(PROVIDED INFORMATION)

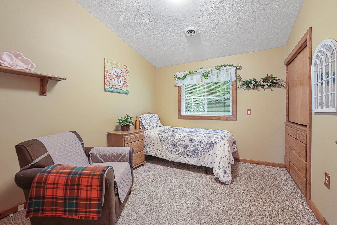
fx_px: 131
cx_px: 168
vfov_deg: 81.3
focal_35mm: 14
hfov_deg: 104.2
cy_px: 112
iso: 2500
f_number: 3.2
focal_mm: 14
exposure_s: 1/25
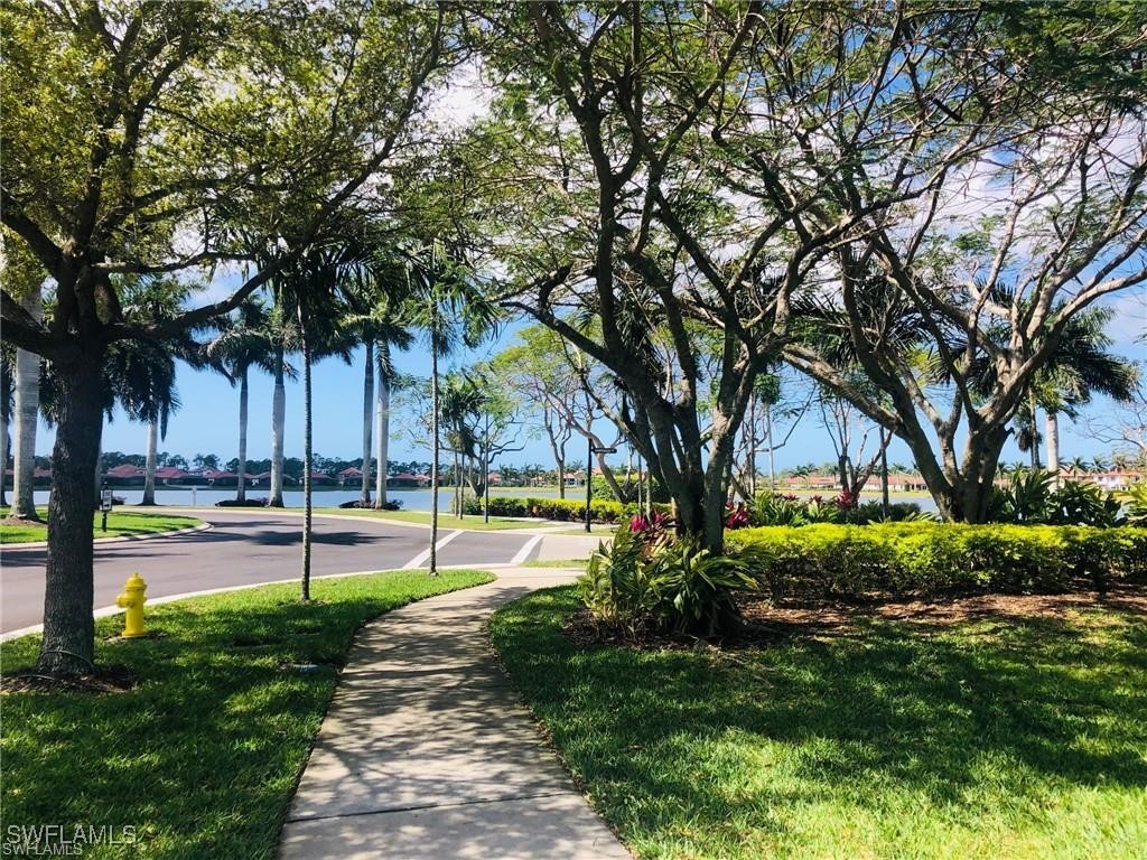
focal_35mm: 28
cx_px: 574
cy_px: 430
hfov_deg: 63.4
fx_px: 928
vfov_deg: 49.7
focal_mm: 3.99
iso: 20
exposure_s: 1/1156
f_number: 1.8
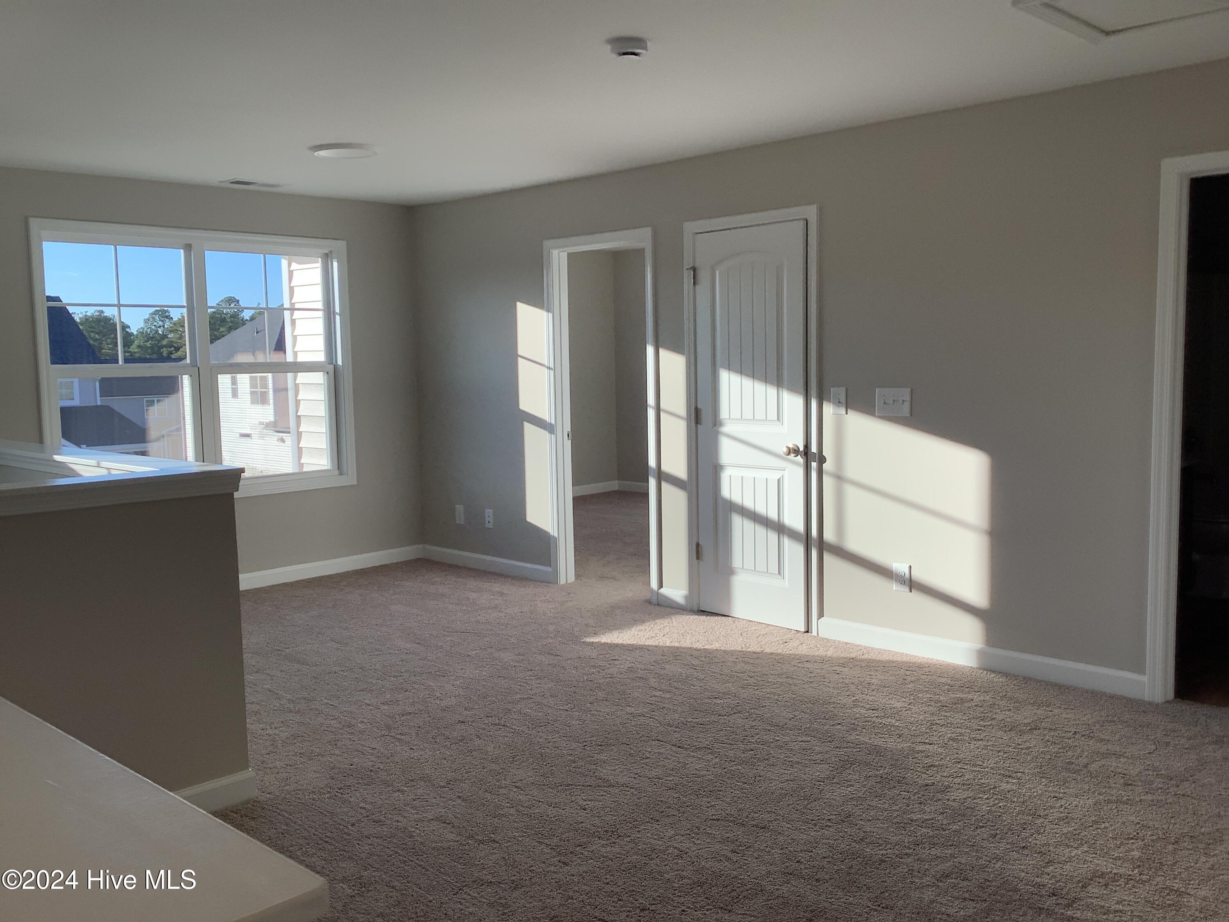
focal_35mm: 31
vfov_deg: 45.4
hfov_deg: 58.4
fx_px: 1101
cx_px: 614
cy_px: 461
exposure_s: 1/217
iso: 25
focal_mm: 3.3
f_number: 2.4
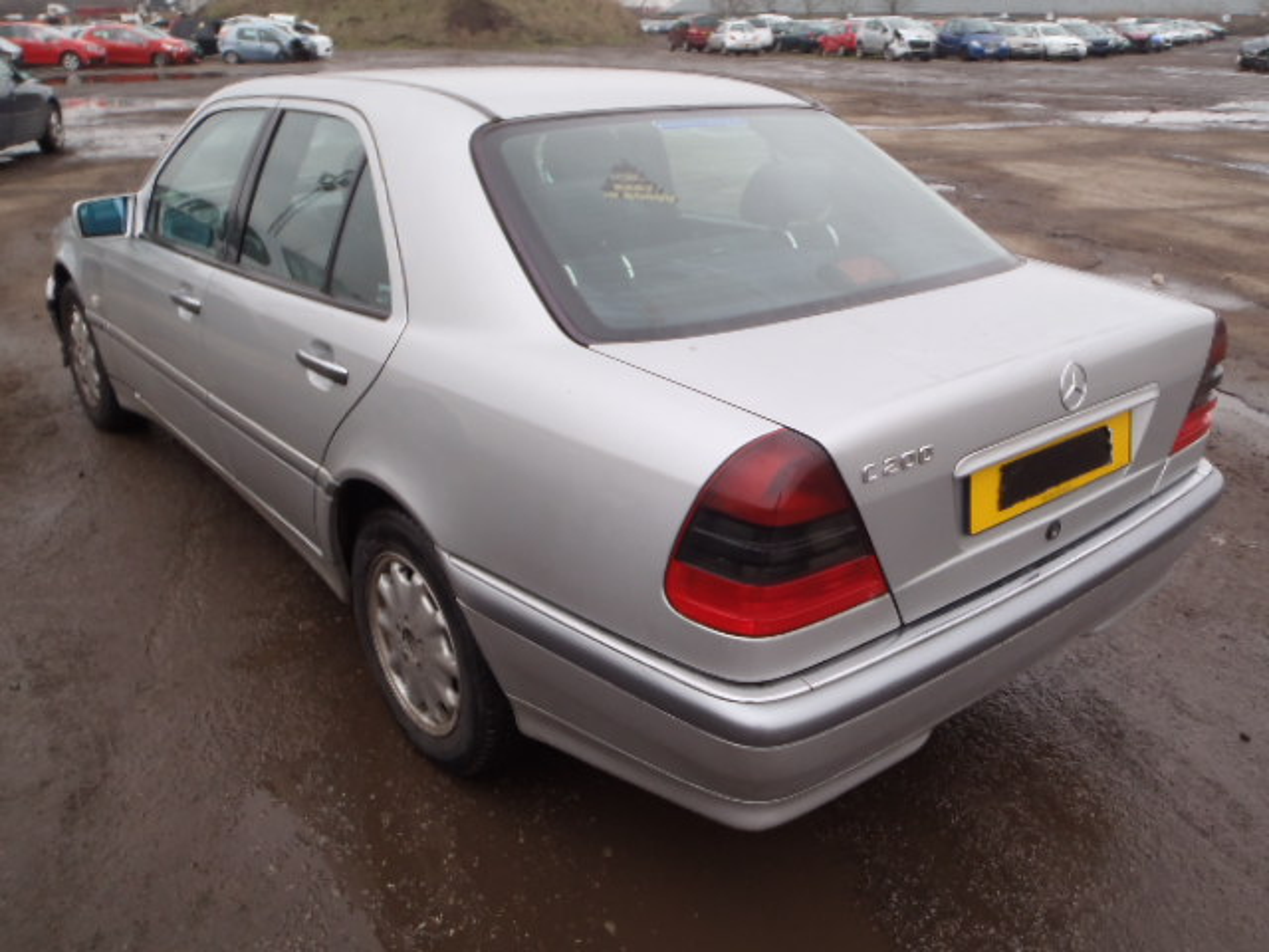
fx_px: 1026
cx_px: 634
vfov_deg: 49.7
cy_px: 476
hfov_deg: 63.4
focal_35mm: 28
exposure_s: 1/40
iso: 100
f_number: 3.5
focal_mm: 5
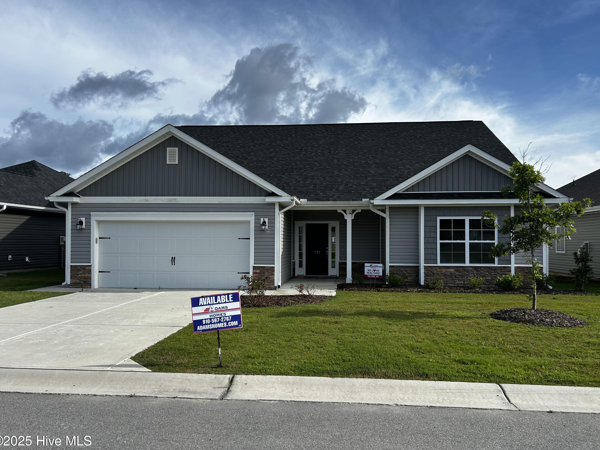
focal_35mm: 27
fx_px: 468
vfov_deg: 51.4
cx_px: 304
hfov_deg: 65.3
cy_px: 229
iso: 50
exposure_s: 1/3571
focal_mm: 5.7
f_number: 1.5
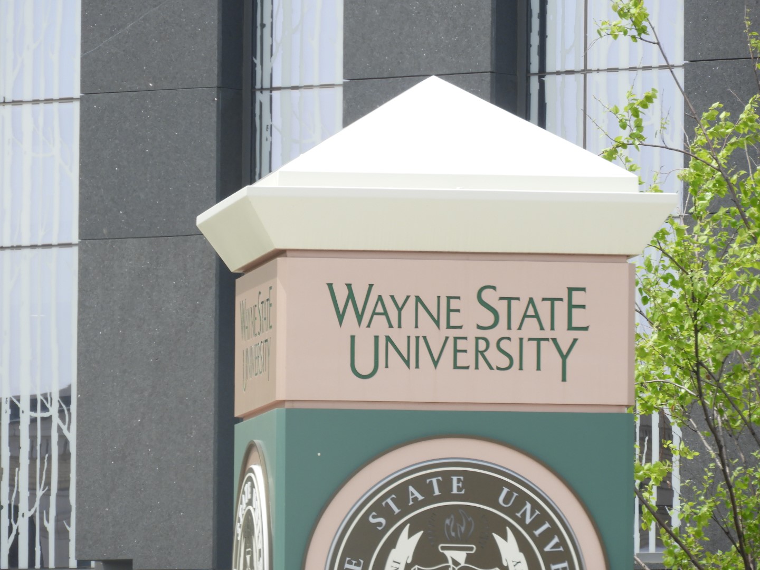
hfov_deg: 4.4
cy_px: 285
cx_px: 380
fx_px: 9880
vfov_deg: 3.3
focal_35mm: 450
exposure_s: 1/320
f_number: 5.6
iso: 100
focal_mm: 80.6
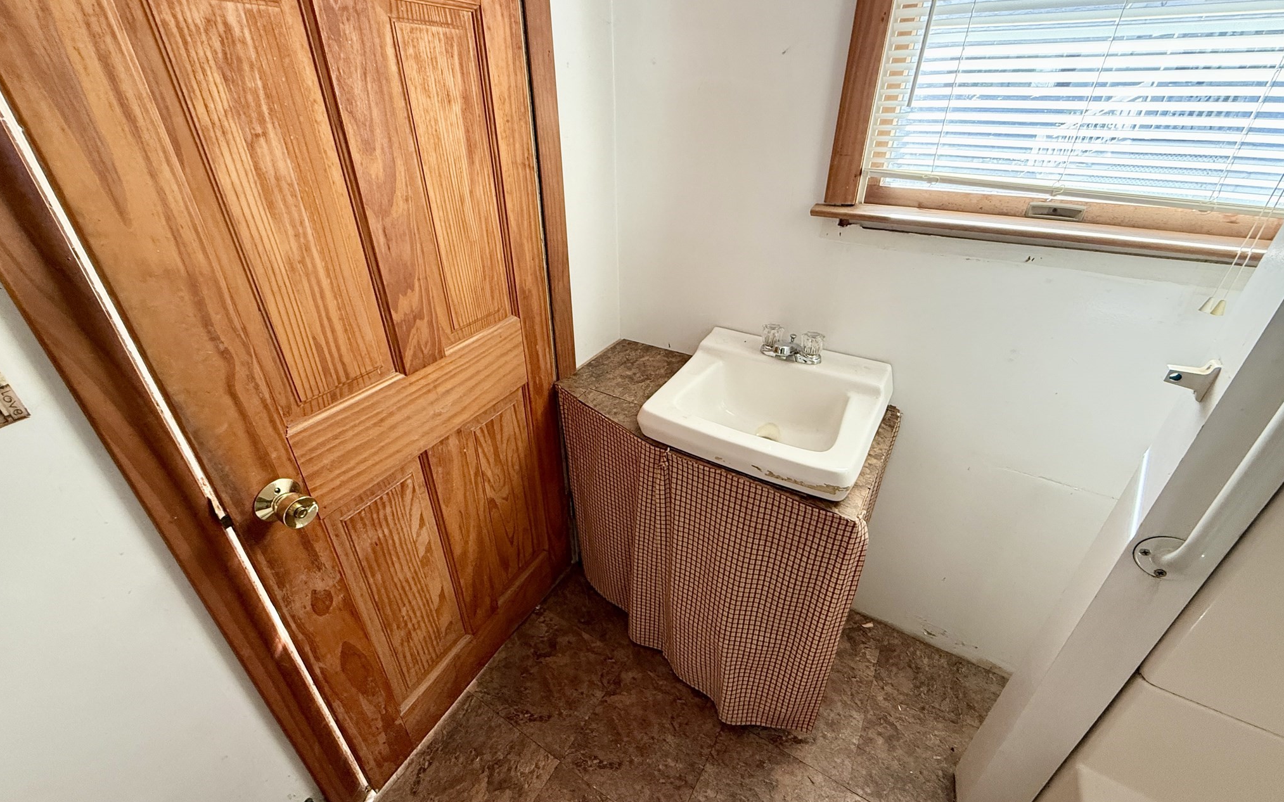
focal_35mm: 15
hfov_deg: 101.5
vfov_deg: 74.7
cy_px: 385
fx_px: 525
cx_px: 647
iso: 320
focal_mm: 2.22
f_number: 2.2
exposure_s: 1/99
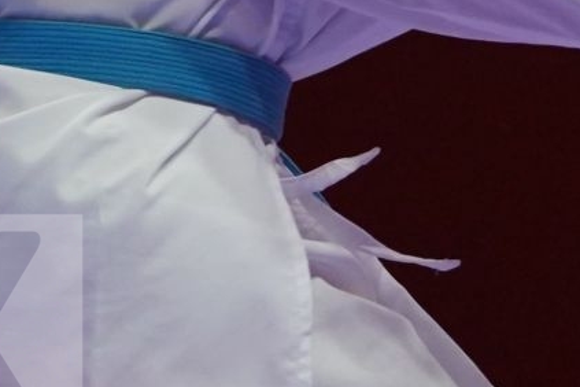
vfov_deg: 0.8
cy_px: -148
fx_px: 28788
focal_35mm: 1787
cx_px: 884
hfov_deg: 1.2
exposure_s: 1/1000
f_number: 4
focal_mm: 280
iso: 2500
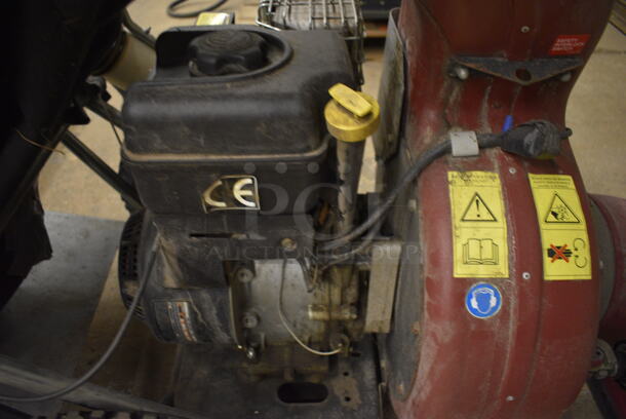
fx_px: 470
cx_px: 313
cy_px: 210
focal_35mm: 27
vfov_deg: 48.0
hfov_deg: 67.3
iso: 1800
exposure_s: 1/30
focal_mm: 18
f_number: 3.5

(End PROVIDED INFORMATION)

PROBLEM DESCRIPTION
Could you write out every line above exactly as it stands, with no images?

WRITTEN ANSWER
fx_px: 131
cx_px: 168
vfov_deg: 81.3
focal_35mm: 14
hfov_deg: 104.2
cy_px: 112
iso: 2500
f_number: 3.2
focal_mm: 14
exposure_s: 1/25
focal_35mm: 28
cx_px: 574
cy_px: 430
hfov_deg: 63.4
fx_px: 928
vfov_deg: 49.7
focal_mm: 3.99
iso: 20
exposure_s: 1/1156
f_number: 1.8
focal_35mm: 31
vfov_deg: 45.4
hfov_deg: 58.4
fx_px: 1101
cx_px: 614
cy_px: 461
exposure_s: 1/217
iso: 25
focal_mm: 3.3
f_number: 2.4
fx_px: 1026
cx_px: 634
vfov_deg: 49.7
cy_px: 476
hfov_deg: 63.4
focal_35mm: 28
exposure_s: 1/40
iso: 100
f_number: 3.5
focal_mm: 5
focal_35mm: 27
fx_px: 468
vfov_deg: 51.4
cx_px: 304
hfov_deg: 65.3
cy_px: 229
iso: 50
exposure_s: 1/3571
focal_mm: 5.7
f_number: 1.5
hfov_deg: 4.4
cy_px: 285
cx_px: 380
fx_px: 9880
vfov_deg: 3.3
focal_35mm: 450
exposure_s: 1/320
f_number: 5.6
iso: 100
focal_mm: 80.6
focal_35mm: 15
hfov_deg: 101.5
vfov_deg: 74.7
cy_px: 385
fx_px: 525
cx_px: 647
iso: 320
focal_mm: 2.22
f_number: 2.2
exposure_s: 1/99
vfov_deg: 0.8
cy_px: -148
fx_px: 28788
focal_35mm: 1787
cx_px: 884
hfov_deg: 1.2
exposure_s: 1/1000
f_number: 4
focal_mm: 280
iso: 2500
fx_px: 470
cx_px: 313
cy_px: 210
focal_35mm: 27
vfov_deg: 48.0
hfov_deg: 67.3
iso: 1800
exposure_s: 1/30
focal_mm: 18
f_number: 3.5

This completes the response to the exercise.